Clayton Jimmie

Personal information
- Born: 10 July 1995 (age 30) Durban, South Africa
- Height: 1.91 m (6 ft 3 in)
- Weight: 72 kg (159 lb)

Sport
- Sport: Swimming

Medal record
Men's swimming
Representing South Africa
Commonwealth Games
| Silver medal – second place | 2014 Glasgow | 4×100 m freestyle |
| Bronze medal – third place | 2014 Glasgow | 4×100 m medley |
African Games
| Gold medal – first place | 2015 Brazzaville | 100 m freestyle |
| Gold medal – first place | 2015 Brazzaville | 4×100 m freestyle |
| Gold medal – first place | 2015 Brazzaville | 4×100 m mixed freestyle |
| Silver medal – second place | 2015 Brazzaville | 4×100 m medley |
| Bronze medal – third place | 2015 Brazzaville | 50 m freestyle |
African Championships
| Gold medal – first place | 2021 Accra | 50 m butterfly |
| Gold medal – first place | 2022 Tunis | 50 m freestyle |
| Gold medal – first place | 2022 Tunis | 50 m backstroke |
| Gold medal – first place | 2022 Tunis | 50 m butterfly |
| Gold medal – first place | 2024 Luanda | 100 m freestyle |
| Gold medal – first place | 2024 Luanda | 4×100 m mixed medley |
| Silver medal – second place | 2022 Tunis | 100 m freestyle |
| Silver medal – second place | 2024 Luanda | 4×100 m medley |
| Bronze medal – third place | 2021 Accra | 100 m freestyle |
| Bronze medal – third place | 2022 Tunis | 100 m butterfly |
| Bronze medal – third place | 2024 Luanda | 50 m freestyle |

= Clayton Jimmie =

South African swimmer (born 1995)

Clayton Jimmie (born 10 July 1995) is a South African swimmer. He competed in the men's 4 × 100 metre freestyle relay event at the 2017 World Aquatics Championships.

In April 2022, at the 2022 South Africa National Swimming Championships, Jimmie won the bronze medal in the 50 metre freestyle with a time of 22.82 seconds, achieved a qualifying time for the 2022 World Aquatics Championships in the event and was named to the South Africa roster in the event for the 2022 World Championships. On day five of the World Championships, held at Danube Arena in Budapest, Hungary, he placed 55th in the 100 metre freestyle with a time of 50.68 seconds. Later in the same prelims session, he placed eighteenth in the 4×100 metre mixed medley relay, splitting a 56.05 for the butterfly leg of the relay. Two days later, he placed 43rd in the 50 metre freestyle with a time of 22.74 seconds.

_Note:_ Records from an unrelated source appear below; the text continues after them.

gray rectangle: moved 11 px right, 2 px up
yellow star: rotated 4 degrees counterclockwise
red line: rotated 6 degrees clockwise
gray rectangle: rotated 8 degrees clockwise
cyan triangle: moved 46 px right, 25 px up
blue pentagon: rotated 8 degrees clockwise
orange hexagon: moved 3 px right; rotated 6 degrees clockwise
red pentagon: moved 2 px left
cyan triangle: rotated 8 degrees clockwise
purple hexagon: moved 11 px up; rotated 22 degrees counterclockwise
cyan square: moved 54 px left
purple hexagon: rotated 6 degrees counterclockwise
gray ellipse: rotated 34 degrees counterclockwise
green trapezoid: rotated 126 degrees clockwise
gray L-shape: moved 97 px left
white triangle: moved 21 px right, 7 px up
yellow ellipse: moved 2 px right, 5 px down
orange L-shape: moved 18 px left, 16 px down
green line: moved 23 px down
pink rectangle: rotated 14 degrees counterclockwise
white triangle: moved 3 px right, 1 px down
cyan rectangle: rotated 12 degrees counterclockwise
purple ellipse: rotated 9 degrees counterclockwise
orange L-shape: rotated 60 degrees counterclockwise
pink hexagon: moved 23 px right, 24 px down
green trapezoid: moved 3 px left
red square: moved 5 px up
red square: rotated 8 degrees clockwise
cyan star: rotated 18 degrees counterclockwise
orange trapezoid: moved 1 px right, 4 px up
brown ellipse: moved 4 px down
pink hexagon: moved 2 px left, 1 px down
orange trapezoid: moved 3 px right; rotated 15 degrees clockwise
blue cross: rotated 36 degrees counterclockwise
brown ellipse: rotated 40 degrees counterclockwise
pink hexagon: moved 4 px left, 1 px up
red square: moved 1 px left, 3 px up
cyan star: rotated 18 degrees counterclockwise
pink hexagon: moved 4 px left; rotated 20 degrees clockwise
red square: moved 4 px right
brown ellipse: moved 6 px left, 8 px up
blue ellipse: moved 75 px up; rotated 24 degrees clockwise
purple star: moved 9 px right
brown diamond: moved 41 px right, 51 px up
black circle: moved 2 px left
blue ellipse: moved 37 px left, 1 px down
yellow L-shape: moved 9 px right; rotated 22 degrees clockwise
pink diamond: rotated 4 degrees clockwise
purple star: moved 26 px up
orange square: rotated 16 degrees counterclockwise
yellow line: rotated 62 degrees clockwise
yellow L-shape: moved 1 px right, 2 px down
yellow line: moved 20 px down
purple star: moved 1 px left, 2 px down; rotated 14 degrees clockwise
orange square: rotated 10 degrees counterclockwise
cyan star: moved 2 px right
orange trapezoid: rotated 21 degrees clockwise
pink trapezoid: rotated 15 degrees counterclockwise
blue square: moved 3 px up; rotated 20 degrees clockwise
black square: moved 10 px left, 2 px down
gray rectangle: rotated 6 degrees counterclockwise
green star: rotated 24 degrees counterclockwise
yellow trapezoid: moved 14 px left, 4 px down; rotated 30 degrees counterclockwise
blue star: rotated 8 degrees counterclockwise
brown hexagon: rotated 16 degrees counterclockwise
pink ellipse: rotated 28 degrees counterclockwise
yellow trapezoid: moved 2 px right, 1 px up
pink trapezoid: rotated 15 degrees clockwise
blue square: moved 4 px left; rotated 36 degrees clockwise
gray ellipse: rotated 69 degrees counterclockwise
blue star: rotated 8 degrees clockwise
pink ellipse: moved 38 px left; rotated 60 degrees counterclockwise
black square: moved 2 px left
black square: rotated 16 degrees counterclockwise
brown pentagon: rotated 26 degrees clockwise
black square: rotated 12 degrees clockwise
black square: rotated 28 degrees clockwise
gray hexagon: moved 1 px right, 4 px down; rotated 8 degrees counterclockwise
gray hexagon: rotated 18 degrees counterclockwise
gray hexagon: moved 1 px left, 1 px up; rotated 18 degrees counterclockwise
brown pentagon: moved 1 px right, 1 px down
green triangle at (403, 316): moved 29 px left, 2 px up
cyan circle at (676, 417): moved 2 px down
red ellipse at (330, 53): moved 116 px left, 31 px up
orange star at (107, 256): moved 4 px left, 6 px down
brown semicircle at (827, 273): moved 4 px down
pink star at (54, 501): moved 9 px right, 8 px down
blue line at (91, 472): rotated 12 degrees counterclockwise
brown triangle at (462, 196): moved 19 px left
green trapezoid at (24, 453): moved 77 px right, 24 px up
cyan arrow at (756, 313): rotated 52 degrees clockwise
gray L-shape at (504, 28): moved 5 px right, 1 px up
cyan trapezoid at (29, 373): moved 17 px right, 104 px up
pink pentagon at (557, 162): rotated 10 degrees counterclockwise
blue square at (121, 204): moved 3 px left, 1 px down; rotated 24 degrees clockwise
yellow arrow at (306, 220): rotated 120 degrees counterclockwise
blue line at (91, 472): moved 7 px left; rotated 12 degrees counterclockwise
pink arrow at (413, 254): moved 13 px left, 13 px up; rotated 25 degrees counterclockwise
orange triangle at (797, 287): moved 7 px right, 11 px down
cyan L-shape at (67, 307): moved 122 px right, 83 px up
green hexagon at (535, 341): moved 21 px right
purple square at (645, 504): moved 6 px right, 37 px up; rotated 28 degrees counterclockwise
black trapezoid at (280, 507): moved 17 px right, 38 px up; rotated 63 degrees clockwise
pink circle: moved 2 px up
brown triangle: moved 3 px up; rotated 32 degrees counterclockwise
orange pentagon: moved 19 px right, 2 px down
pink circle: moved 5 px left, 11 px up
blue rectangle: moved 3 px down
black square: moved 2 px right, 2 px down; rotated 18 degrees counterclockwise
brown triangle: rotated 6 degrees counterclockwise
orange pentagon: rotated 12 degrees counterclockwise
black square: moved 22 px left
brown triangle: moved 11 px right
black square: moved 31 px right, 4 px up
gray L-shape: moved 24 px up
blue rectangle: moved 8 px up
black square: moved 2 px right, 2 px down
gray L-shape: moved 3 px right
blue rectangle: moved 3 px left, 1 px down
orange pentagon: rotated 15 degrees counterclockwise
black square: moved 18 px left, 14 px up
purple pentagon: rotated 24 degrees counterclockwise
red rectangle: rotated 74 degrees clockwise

At the 2022 Commonwealth Games, held in Birmingham, England in July and August, Jimmie qualified for the semifinals of the 50 metre butterfly ranking 16th with a time of 24.17 seconds in the preliminaries. Later in the same preliminaries session, he was part of the South Africa relay team that was disqualified in the 4×100 metre mixed freestyle relay. For the semifinals of the 50 metre butterfly later the same day, he did not advance to the final, placing seventh in his semifinal heat. The following day, he helped qualify the 4×100 metre freestyle relay to the final ranking sixth, splitting a 50.28 for the second leg of the relay in the morning preliminaries. In the evening final, he lowered his split time for the second leg of the relay to a 50.12 to contribute to a time of 3:23.41 and sixth-place finish.

Day five of competition at the 2022 Commonwealth Games, Jimmie ranked fourteenth in the preliminaries of the 50 metre freestyle with a time of 22.98 seconds, qualifying for the semifinals. He placed eleventh in the semifinals with a time of 22.62 seconds.